Daniel Boone and his fellow travelers—his sons' and daughters' families, other relations, friends and family slaves—came to Missouri in 1799. Boone was 65 years old and already famous in America and Europe, thanks to his "autobiography" by John Filson. Boone had fought in both great wars of the time, the French and Indian War and the Revolutionary War. In between he explored Kentucky and Tennessee and helped blaze the Wilderness Road over the Appalachian Mountains, opening the way for settlers to follow him to Kentucky. Much of Boone's fame was based on rescues, captures and battles involving the Shawnee Indians, as various tribes resisted American expansion into Kentucky's "dark and bloody ground.
Spanish Invitation
Boone came to Missouri because he "was soured against Kentucky," a friend said. He had received land grants in the Femme Osage district from the Spanish lieutenant governor in Louisiana Territory.

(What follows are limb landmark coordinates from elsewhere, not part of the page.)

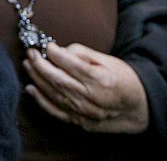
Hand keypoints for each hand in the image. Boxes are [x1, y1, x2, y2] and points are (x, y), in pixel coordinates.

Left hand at [22, 42, 148, 133]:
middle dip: (40, 65)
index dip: (55, 54)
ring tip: (28, 64)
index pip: (71, 65)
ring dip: (37, 79)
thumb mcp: (108, 60)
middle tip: (31, 52)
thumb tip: (61, 50)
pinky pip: (55, 111)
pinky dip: (41, 100)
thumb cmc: (123, 79)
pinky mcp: (79, 121)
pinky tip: (30, 88)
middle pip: (59, 80)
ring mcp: (84, 112)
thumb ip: (83, 54)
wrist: (137, 107)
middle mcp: (91, 98)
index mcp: (101, 80)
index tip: (47, 45)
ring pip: (54, 94)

Lands west of the Mississippi River did not belong to the United States, and Spain was anxious to have settlers of any kind, especially one as respected and influential as Daniel Boone. Boone was appointed "syndic," a combination of justice of the peace and militia leader. Boone made most of his income selling furs in St. Louis.
Frontiersman to the End
Still vigorous, Boone hunted and trapped with his sons, Nathan and Daniel Morgan—soon to be prominent Missourians themselves—along the Missouri River and its tributaries. In 1803, Osage Indians raided Boone's hunting camp and took furs and rifles. Boone and his fellow Americans were intruders to the Osages, who dominated most of what is now Missouri, northern Arkansas, and eastern Kansas and Oklahoma until an 1808 treaty with the U.S. government.
A New Country
After the United States acquired the territory of Missouri, Boone worked for years to sort out legal problems regarding his Spanish land grant. In 1814, his supporters finally passed a bill in the U.S. Congress giving him ownership. Besides that, by most accounts life in Missouri was satisfying for the old woodsman and pioneer. His wife, Rebecca, died in 1813, and Daniel died in 1820. Both were buried, as they wished in a cemetery between present-day Marthasville and Dutzow. Their bodies were removed to Frankfurt, Kentucky's capital, in 1845. Arguments continue to this day about whether it was truly Daniel's and Rebecca's bones that were dug up and moved.